Strategy is somewhat esoteric, and theoretical. It deals with broad decisions that must be made about a business such as what products to offer; in which markets, using which core capabilities. The carefully crafted strategic plan has tactics woven into it, in the form of goals, objectives, initiatives, and action plans.
Unfortunately, some companies have a strategy and no strategic plan (and vice versa). If the strategy is stored solely within the confines of the thinking of the entrepreneur, there is no strategic plan.
There are books written about preparing a strategic plan in an hour and writing a marketing plan out on the back of a napkin. The napkin’s evil cousin is the one page business plan, which may tout simplicity as grand, but lacks depth, scope and detail. As the thinking goes, anything as important as the future of a business (and the implications for its employees and investors) should be explained in a few paragraphs. Using the same mindset, an airline pilot’s flight plan could be drawn on a napkin. A cancer researcher’s thesis should be able to fit on an index card. Perhaps we can cut a few corners and keep the design of that skyscraper to a minimum. Who has the time?

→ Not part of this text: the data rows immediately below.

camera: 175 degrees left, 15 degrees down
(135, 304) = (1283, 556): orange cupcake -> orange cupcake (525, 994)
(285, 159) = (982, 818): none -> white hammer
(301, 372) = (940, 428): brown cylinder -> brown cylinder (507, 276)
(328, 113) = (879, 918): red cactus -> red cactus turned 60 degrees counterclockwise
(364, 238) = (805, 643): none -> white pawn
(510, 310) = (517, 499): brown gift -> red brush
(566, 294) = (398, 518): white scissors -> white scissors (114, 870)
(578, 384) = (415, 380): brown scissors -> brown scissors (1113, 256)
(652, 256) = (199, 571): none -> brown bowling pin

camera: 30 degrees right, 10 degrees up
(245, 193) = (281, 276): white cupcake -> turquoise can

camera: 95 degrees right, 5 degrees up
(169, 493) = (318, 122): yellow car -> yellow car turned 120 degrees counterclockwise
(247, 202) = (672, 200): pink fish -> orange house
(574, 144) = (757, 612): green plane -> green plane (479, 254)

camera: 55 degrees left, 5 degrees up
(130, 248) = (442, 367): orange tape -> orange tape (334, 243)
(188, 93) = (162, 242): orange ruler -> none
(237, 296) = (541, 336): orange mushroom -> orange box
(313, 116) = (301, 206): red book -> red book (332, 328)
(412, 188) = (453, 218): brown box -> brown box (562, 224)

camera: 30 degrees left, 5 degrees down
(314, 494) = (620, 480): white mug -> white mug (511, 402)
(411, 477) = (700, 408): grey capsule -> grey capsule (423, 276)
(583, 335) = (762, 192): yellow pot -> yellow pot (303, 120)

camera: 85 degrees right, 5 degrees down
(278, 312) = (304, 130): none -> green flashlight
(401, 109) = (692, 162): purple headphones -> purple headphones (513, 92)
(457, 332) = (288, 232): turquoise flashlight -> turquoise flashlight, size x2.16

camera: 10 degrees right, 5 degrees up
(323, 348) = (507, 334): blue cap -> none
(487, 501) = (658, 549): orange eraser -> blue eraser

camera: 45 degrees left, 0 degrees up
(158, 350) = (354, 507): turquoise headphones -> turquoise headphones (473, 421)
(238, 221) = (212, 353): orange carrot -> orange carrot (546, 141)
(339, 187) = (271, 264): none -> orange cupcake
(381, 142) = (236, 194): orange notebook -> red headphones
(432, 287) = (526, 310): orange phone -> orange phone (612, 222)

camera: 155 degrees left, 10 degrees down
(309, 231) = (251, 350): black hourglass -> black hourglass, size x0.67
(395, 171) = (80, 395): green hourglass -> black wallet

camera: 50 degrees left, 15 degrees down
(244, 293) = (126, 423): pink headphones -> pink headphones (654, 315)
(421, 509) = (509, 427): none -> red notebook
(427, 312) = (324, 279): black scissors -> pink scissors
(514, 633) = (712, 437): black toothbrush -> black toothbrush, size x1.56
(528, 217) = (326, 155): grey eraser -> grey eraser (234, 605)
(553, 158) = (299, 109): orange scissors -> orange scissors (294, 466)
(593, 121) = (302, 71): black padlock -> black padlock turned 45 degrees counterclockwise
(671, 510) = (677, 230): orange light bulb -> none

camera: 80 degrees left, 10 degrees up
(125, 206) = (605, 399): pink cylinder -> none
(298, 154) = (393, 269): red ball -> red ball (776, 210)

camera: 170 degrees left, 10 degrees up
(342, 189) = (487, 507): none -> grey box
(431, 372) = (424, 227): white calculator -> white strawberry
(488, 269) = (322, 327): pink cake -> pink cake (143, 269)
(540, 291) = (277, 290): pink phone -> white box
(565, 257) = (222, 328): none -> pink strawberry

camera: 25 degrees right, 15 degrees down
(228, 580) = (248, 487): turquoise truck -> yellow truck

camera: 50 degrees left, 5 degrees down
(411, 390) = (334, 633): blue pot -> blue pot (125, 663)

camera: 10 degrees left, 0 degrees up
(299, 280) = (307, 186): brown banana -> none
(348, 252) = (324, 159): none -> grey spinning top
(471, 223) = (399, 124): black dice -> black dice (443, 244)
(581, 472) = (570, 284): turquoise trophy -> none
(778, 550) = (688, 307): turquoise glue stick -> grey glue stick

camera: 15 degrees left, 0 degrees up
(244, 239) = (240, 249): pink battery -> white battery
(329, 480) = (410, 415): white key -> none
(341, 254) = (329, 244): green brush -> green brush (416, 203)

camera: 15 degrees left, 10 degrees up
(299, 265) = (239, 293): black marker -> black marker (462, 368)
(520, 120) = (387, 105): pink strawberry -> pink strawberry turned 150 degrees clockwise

The other problem with the napkin analogy is that it suggests two guys sitting in a pub dreaming up the grand strategy over a Guinness. Some of history’s most ingenious strategies may have been dreamed up that way. Yet the grand strategies do not always translate into a functional strategic plan based on research, thought, prodding, challenge and development of core capabilities such as supporting human capital and technology.
Most importantly, the people who will be responsible for buying into the grand scheme need to be included in the process of developing it. If a board of advisors or two guys in a bar craft and develop the strategy void of management’s input, they are likely to sabotage it or at least slow down its momentum.
Thus, the distinction between being a closet strategist and creating a thorough strategic plan is an important one. The finer things in life, like a great cabernet or scotch, take time. Building a strategic plan requires patience and a level of expertise that you would expect out of a CPA or intellectual capital attorney.
Take the time to convert your strategy into a tangible strategic plan that you can share with your investors, employees, vendors and even customers (when appropriate). Isn’t the future of your company worth it?